Reading text:
+--

That said, we went about twenty rolls of the dice before a seven was rolled. Statistics are not a law, just a study. This was another game in which the Tyranny of Numeracy reared its ugly head, as while there were plenty of 8s and 3s and even several 2s and 12s, the number 6—in which I unfortunately invested—was rolled exactly three times in the entire game.

7 Wonders

I was pretty excited to play 7 Wonders with six players, as we had only played it with that high a player count on one other occasion, usually playing four players with our regular gaming group. Coincidentally, the meaningfulness of both six player games was wrecked by the same kind of misstep, happening identically in both cases—a player ended up with 20 played cards despite only having the ability to play one card during each of 18 rounds. Now, I’ve mentioned before that there is at least one Wonder that allows you to have more than 18 played cards. That Wonder allows you to have 19 with its A side, and 21 with its B side, assuming that you are able to use the card’s special power every possible time and you don’t cash in any cards for coins. But neither of the “overplayers” in either six player game had this Wonder.

+--

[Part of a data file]
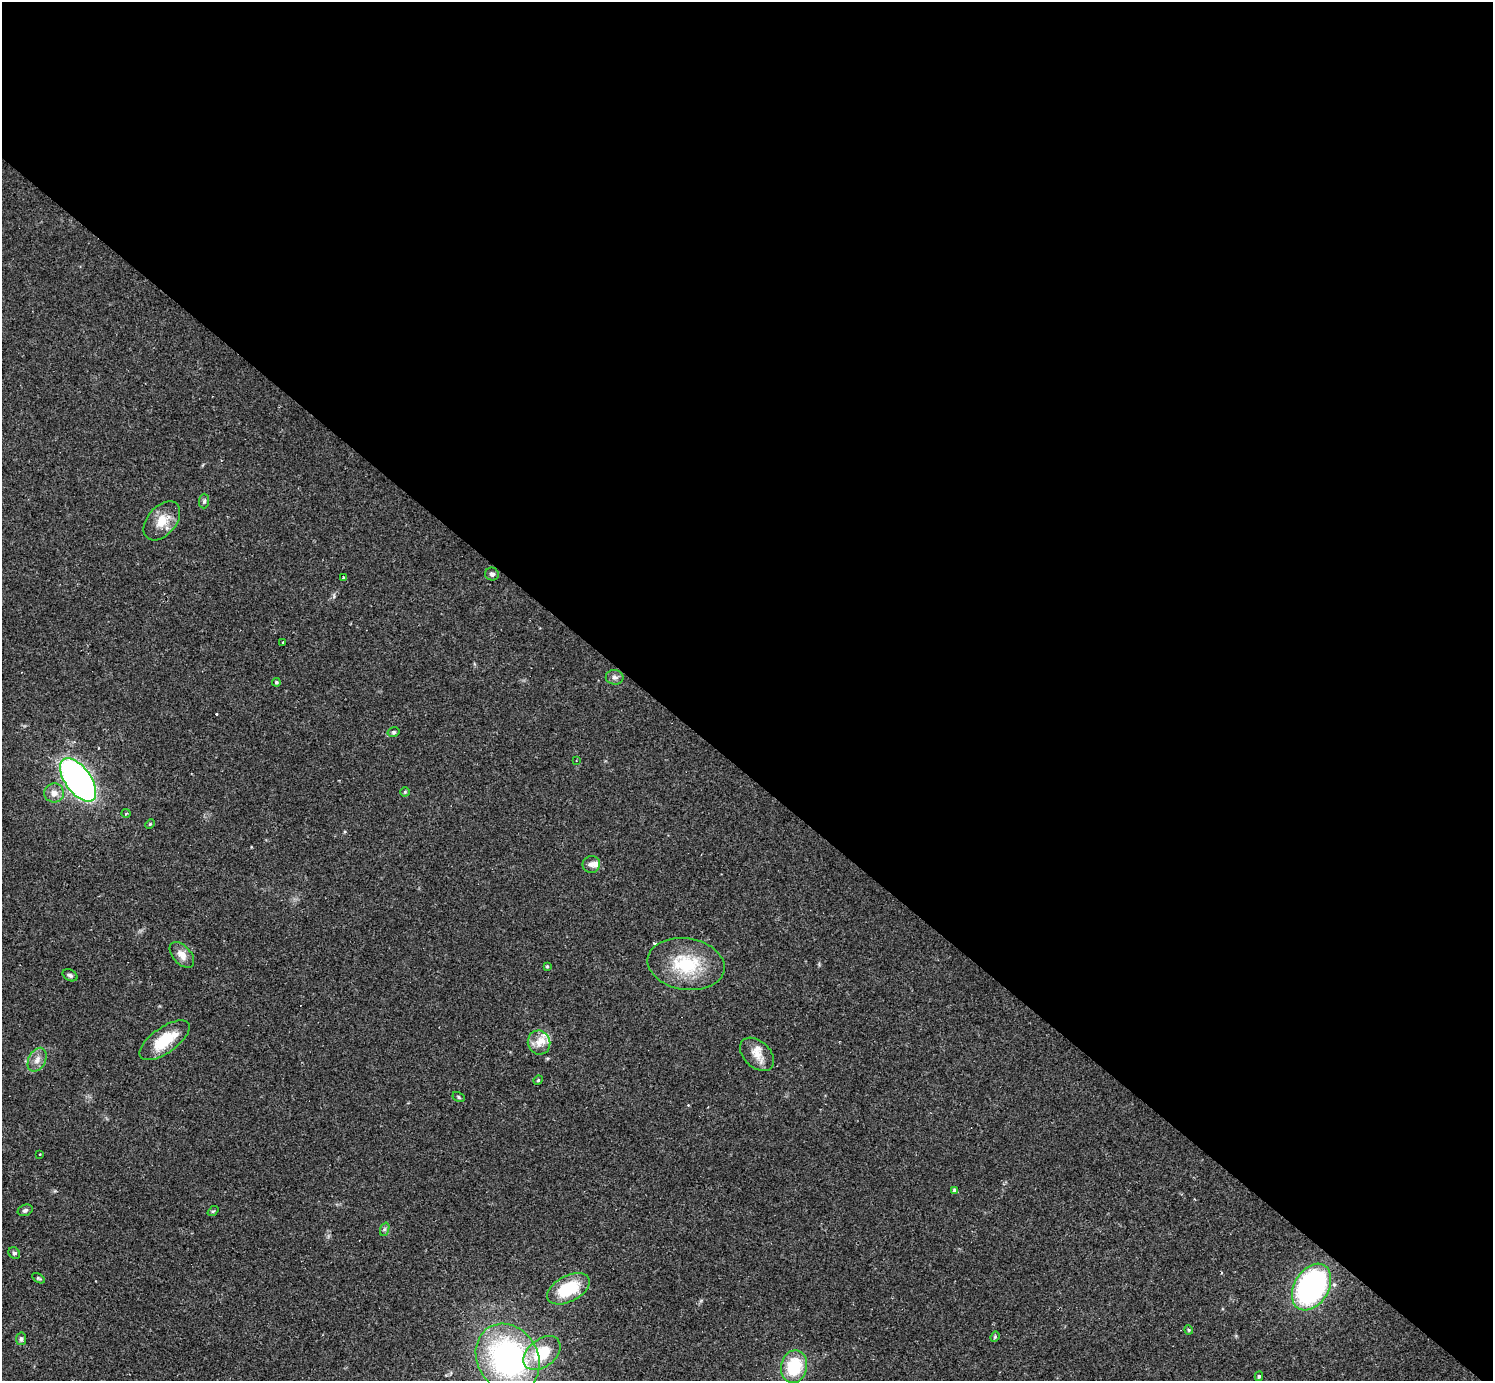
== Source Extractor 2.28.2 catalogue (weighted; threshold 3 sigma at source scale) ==
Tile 3 of 4 x 4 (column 3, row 1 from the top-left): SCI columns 2984-4474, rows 4433-5811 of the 5978 x 5982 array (HDU 1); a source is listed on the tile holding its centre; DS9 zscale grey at full resolution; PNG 1495 x 1383 px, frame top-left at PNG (2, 2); each listed source drawn as its Kron ellipse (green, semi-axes under 4 px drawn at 4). Shown black and unused: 56% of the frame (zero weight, under 2 of 3 exposures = <1% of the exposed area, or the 3 px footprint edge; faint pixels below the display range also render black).
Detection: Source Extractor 2.28.2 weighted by HDU 2 'WHT'; one run over the whole footprint, this tile lists its part. Background 0.061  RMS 0.0054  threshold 0.0243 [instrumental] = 3 sigma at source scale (4.5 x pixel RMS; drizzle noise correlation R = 1.50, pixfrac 1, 0.05/0.05 arcsec/px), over >= 5 px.
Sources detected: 48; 3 cosmic-ray / hot-pixel residue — neither listed nor drawn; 4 inside a brighter listed object's ellipse — not listed separately; the other 41 listed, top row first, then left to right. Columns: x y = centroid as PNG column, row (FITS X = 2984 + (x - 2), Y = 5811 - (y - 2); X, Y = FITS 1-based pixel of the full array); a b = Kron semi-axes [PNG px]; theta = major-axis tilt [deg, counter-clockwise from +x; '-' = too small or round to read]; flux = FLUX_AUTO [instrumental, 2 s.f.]
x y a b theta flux
204 501 7 5 88 1.1
162 521 23 14 49 10
492 574 7 6 - 1.4
343 577 3 3 - 1.9
283 642 4 3 - 1.9
615 677 9 7 -10 1.8
276 682 4 4 - 0.84
394 732 6 4 14 0.97
576 761 3 2 - 0.34
78 780 25 13 -54 240
405 792 5 5 - 0.65
54 793 10 9 - 3.8
126 813 4 4 - 0.75
150 824 5 4 - 0.65
591 864 9 8 - 2.7
182 955 15 9 -49 4.9
686 964 39 25 -8 29
547 966 4 3 - 0.67
70 975 8 5 -28 1.3
165 1040 29 12 35 18
539 1042 12 11 - 5.2
757 1054 20 13 -43 6.5
37 1060 13 8 63 3.8
538 1080 5 4 - 0.7
458 1097 6 4 -29 0.82
40 1154 3 3 - 1.1
955 1190 4 4 - 1.6
25 1210 7 5 21 1.2
213 1211 6 4 42 0.67
385 1229 7 4 70 1
14 1253 6 5 - 1.1
38 1278 7 4 -31 0.7
1311 1287 25 17 59 120
568 1289 23 13 28 25
1189 1330 4 4 - 0.63
995 1337 5 4 - 0.7
21 1339 6 5 - 1.2
542 1353 21 13 39 20
508 1358 36 30 -57 130
794 1367 16 13 77 24
1259 1376 5 4 - 0.93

+--

Challenge A:
Do these statements agree with the board game text? For each, answer yes or no and quote the words from the text that decide it.
(i) The group had played 7 Wonders with six players on one other occasion.
(ii) The number 6 came up exactly three times in the entire dice game.
(iii) One of the "overplayers" had the Wonder that allows more than 18 played cards.
Challenge B:
In the board game text, how many played cards can a player have with the B side of the Wonder that allows more than 18?
Challenge C:
Take the board game text further, picking up right after its final sentence.

Output A:
(i) Yes: "we had only played it with that high a player count on one other occasion"
(ii) Yes: "the number 6—in which I unfortunately invested—was rolled exactly three times in the entire game"
(iii) No: "But neither of the “overplayers” in either six player game had this Wonder."

Output B:
21.

Output C:
There aren’t that many ways that a player can end up with too many cards in 7 Wonders. The final card of every age is intended to be a discard, and a player could retain these either willfully or through inexperience. The other way is through group missteps. I did not notice this in the first six player game of 7 Wonders, but we all noticed it in this one when we realized that some players had three card hands, others had four cards, and there was a pile of four cards on the table. In other words, some players had gone one play ahead of the others, and unfortunately four cards were not passed when this happened. We thought that we had compensated for it once we discovered it, but apparently not.

The lesson here is for every player to make a grand show of playing their card at the same time and not to get caught up in the passing of cards instead. I’m almost to the point of recommending that just like in Broom Service every player should say “I am the brave witch and I…” at the beginning of their action, that every player in 7 Wonders should say “I am playing so and so a card.”

Another observation that I had in this game of 7 Wonders was that there is a pretty big difference between 4 player and 6 player 7 Wonders in that in the former, your missed opportunities can return to you at the end of an age. In four player 7 Wonders, after you make your choice from your initial seven card hand, those cards make their way around the table, diminishing by one card with each pass until you have the chance to pick another card from the three remaining cards that are left from your initial hand. Sometimes this doesn’t work out, as you’re staring at three cards that you previously rejected, but other times you find yourself looking at a card that you almost played in the first round, but decided to forego for another card. By comparison, in six player 7 Wonders, your starting hand never comes back to you, as you play the first card of your initial hand, player 2 plays the second card, and so on, until player 6 plays the sixth card and discards the seventh card, then depleting your hand so that you never get another look at it.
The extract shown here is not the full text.